▶ TEXT PASSAGE
_ _ _ _

Monthly Archives: November 2016

Finding a voice

Like many people, I am stunned that the United States elected an outspoken candidate who disparaged various groups of people who he deemed offensive or fair game for ridicule: Mexicans, Muslims, women in general, women of size specifically, veterans, people of non-typical abilities…the list goes on.

I sat in silence, trying to process.  I asked myself, “What happened?  What did people find attractive about a candidate like this?”  Trying to find the silver lining. Trying to be positive, because we teach our children that whether we agree or disagree with elected officials, we owe them a measure of respect because they are choosing to do a job that we do not want to do.

I watched as passions flared, seeing posts on social media from people who voted Republican, Democrat, or even {gasp!} third party.  So many words, so many emotions, and no solutions aside from commands to get over it or to get ready to put up a fight.

There are still so many things roiling around inside of me.  My shoulders have been in knots since the election results started rolling in on November 8th.  Despite assurances that there was no way the president-elect was going to win, win he did.  We have a new reality to contend with, and I am trying to figure out what it means for our bi-racial, Spanish-speaking family.  Where half of us look Latino and the other half could pass as status-quo white. What to do? What to say?

Then, one of our students was harassed on her way home from the zoo.  One car pulled alongside of them, and the other pulled in front of them and slowed down, two men in each vehicle.  They proceeded to drape out the confederate flag and a tattered Trump-Pence campaign sign from their windows.  Her daughter was in the car with her.  Her toddler child was confused, asking why these men were yelling at her mom and her.

That was the line in the sand.  I found a voice.  Not all of it.  Not even close. Nonetheless, here is a start, in part inspired by wanting to take a stand for this little girl, so that she knows that there are people who see her, and that it is unacceptable that she was frightened by angry men deliberately singling them out because her mother’s car has a Clinton-Kaine bumper sticker.

Here is what I posted on my personal social media page in response to that incident:

One of the comments I saw on social media is that people need to pull themselves up from their bootstraps and just get over the results of the election already. And that the safety pin campaign is pointless, real heroes wear pins from the armed services.

Three thoughts on those particular comments:

ONE ~ People in the armed services are heroes – and so are their families – EVERY DAY. Recognizing other people that are willing to stand up for all of us to have our inalienable rights intact doesn’t diminish their service…to me it means that civilians can be heroes, too.

TWO ~ The sun still rose on Wednesday, Nov 9th, and now one of our contemporaries or one of our daughters has the opportunity to become the first female President – I can deal with that. I don’t know anyone from any side of the issues that didn’t get up the next day and go to work. We pulled up our bootstraps and went to work, albeit some with a little more apprehension than other people.

THREE ~ From the time that we woke up on Wednesday, November 9, 2016, there are some of us in this country who will never truly be “free” again. Unless a person with true personal strength and character who has the power and the law behind them decides to speak up and to call off the bigotry and prejudice that was given voice by Trump’s election, and lead from a place of love and understanding. There is a lot to overcome.

_ _ _ _

▶ STORED RECORDS
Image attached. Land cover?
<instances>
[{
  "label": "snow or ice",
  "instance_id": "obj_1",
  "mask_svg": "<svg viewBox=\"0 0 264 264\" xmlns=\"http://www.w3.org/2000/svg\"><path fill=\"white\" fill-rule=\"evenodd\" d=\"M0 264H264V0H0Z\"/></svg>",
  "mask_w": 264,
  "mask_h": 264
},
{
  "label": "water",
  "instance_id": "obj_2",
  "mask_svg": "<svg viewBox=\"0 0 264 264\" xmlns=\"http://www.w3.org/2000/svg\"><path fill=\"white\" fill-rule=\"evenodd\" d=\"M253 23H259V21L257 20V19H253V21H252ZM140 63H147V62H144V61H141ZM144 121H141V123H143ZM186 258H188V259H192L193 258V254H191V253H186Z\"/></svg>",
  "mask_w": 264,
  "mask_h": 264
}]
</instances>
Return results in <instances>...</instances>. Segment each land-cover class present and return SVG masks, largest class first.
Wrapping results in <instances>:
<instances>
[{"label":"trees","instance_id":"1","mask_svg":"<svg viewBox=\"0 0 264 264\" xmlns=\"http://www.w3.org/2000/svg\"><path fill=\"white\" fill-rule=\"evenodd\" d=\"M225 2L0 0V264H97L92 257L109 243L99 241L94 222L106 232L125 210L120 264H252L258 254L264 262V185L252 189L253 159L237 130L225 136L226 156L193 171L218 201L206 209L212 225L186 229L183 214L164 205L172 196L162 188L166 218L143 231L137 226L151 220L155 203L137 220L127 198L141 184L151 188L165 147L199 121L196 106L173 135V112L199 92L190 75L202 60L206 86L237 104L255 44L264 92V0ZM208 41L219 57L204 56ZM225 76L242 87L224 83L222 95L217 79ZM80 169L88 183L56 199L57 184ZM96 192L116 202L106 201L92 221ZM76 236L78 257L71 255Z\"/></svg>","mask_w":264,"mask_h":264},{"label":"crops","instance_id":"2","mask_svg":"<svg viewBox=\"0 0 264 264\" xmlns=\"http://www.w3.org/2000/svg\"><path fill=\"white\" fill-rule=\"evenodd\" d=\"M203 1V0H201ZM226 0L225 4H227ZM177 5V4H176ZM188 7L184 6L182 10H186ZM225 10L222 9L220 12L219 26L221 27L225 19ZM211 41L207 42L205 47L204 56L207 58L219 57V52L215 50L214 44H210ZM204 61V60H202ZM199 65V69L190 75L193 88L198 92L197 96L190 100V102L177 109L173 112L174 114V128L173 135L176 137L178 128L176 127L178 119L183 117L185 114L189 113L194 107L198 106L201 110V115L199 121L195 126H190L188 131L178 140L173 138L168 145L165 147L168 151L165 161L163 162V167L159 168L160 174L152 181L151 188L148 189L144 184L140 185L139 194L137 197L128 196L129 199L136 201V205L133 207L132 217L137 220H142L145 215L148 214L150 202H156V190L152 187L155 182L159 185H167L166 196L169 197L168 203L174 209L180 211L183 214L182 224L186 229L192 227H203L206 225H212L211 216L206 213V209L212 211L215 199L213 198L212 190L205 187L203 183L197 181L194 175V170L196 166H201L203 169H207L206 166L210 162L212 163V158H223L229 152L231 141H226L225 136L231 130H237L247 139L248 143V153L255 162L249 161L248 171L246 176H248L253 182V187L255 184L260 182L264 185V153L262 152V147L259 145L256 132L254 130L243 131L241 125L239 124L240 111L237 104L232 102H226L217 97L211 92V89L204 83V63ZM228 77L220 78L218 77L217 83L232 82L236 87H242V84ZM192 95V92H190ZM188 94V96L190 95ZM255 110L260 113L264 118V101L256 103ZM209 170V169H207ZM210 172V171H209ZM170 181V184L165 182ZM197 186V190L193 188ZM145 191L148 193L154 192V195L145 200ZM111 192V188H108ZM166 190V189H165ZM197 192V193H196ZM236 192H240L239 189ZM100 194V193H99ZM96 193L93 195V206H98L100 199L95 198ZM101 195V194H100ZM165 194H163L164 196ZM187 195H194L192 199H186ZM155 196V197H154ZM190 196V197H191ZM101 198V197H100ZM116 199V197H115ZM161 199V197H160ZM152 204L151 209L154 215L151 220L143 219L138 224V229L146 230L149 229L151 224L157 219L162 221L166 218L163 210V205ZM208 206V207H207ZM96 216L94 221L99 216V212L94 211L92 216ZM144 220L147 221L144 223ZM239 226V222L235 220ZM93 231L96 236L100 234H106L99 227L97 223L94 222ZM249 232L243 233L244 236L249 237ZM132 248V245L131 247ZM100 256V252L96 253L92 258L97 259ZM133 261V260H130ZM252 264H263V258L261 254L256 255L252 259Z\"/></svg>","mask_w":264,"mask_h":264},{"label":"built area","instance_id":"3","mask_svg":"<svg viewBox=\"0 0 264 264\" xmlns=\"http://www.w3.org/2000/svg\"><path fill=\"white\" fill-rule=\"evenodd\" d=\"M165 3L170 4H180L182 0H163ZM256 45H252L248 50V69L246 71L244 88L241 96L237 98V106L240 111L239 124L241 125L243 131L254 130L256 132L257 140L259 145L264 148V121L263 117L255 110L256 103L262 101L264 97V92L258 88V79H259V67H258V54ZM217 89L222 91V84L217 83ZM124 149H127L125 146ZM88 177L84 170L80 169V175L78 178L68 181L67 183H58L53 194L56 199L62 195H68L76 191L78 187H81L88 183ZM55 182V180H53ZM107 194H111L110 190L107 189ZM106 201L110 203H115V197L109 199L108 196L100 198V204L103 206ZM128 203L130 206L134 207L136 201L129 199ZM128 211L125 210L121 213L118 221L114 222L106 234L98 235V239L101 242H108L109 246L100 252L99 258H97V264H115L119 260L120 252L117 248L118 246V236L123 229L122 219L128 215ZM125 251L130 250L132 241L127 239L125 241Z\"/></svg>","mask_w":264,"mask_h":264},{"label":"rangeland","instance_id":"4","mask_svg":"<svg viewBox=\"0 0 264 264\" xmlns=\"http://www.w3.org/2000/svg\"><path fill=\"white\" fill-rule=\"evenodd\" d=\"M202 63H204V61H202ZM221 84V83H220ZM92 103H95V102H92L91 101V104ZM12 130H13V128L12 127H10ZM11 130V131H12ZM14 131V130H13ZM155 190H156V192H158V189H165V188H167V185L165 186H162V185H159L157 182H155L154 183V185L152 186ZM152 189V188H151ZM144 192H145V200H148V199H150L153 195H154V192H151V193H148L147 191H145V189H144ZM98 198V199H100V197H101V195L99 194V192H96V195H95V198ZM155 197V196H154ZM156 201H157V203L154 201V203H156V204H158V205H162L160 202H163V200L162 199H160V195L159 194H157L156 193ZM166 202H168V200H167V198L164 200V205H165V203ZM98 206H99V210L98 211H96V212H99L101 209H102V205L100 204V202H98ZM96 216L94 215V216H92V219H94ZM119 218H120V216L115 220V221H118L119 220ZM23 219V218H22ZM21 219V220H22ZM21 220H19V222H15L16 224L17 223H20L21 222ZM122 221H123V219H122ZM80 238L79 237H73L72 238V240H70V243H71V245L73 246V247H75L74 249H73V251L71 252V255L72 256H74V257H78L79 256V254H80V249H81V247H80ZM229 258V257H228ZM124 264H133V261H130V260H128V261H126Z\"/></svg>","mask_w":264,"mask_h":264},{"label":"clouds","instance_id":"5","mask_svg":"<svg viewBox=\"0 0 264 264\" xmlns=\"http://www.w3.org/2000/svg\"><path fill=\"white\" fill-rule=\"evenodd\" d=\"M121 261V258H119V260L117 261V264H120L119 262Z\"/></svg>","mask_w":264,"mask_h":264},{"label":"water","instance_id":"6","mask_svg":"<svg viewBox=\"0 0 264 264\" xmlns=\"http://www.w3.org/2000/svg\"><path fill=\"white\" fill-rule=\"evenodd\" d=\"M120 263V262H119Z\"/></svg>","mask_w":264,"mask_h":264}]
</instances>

_ _ _ _

▶ REQUESTS
- a) Extract the stretch of the election post from "One of the comments" through "be heroes, too.", character for character.
- b) Continue the election post from the point where it stops.
This material is not needed for any of the work here.

▶ ANSWER LIST
- a)
One of the comments I saw on social media is that people need to pull themselves up from their bootstraps and just get over the results of the election already. And that the safety pin campaign is pointless, real heroes wear pins from the armed services.

Three thoughts on those particular comments:

ONE ~ People in the armed services are heroes – and so are their families – EVERY DAY. Recognizing other people that are willing to stand up for all of us to have our inalienable rights intact doesn’t diminish their service…to me it means that civilians can be heroes, too.

- b)
Trump rallied ***some*** (I understand that not **all**) of his supporters with rhetoric that set up the “us” against “them”. He called out Mexicans and Muslims, and he also made disparaging remarks about women, people of size, and people of non-typical mental ability. He chose a running mate that has taken Christian conservative stances on women’s rights and LGBTQ+ rights: essentially, that they have no rights if they choose to live outside of God’s laws.  

As the votes were counted, it became clear that Trump won the electoral college. Those people who voted for him to make “America Great Again” by removing the “them” he campaigned against feel like they have a champion. And some of his supporters are acting on it. Saying “Stop it” one time, looking at the camera – that clearly means nothing other than a wink and a smile to those continuing to try to spark a new reign of terror.

If you can deny the rhetoric or the harassment, then you are as complicit to the hatred that has been unleashed as the people who are carrying out the harassment and painting hateful graffiti in public spaces. If you are willing to excuse it because “I believe in pro-life” or “I believe he can save the economy” or “I want my guns,” or however else you chose to rationalize voting for a person who only cares about himself and his personal power, then I still don’t have kind enough words to write for all the feelings I have swirling around inside me right now.

So instead of telling ME to pull myself up by my bootstraps and just get over it already, tell me what you are doing to make sure that you and your neighbors that voted for Trump are going to stand up to the bullies who feel justified harassing people in a parking lot who have Clinton-Kaine stickers on their car. Tell me what you are doing to stand up to the people who are impeding traffic by boxing people in who have Clinton-Kaine stickers on their car. Tell me that you are going to defend my LGBTQ+ friends because they are human and deserve to live without fear, even if you disagree with their choice to live their truth without shame or apology. Tell me that you will stand next to my friends who wear a hijab so that they don’t have to face ugly words alone. Tell me that you would stand by my children and I if someone starts yelling at us to get back to Mexico because they assume that we are here illegally because we happen to speak Spanish in public.

My friends who supported Hillary with bumper stickers shouldn’t have to remove their freedom of speech stickers to avoid harassment. My LGBTQ+ friends shouldn’t have to conform to an accepted hetero- “norm”. My Muslim friends shouldn’t have to choose between personal safety and their interpretation of their religious book. I shouldn’t have to stop speaking Spanish to my children out of fear. Anyone who is ridiculed because they are not the right size, shape, color, or look non-typical. Tell me that person has an ally in you, and that you will call out their bully and walk them to wherever they are going so that they don’t have to be alone if they don’t want to be.

When I see actions from more Trump supporters that show that they are decent humans, then I will start to get over it. When I see that more Trump supporters are joining in the call for reasonable discourse instead of handing over the power to the alt-right and the Christian conservatives, then I will stop worrying every time I see Trump propaganda.

There is no place for “Christians” to tell the government how to do the business of governing.  While there are decent Christians who hold public office, their personal morals can inform their behavior towards their colleagues.  However, their morals have no place dictating public law.   The founding fathers made a very clear delineation between Church and State for a reason.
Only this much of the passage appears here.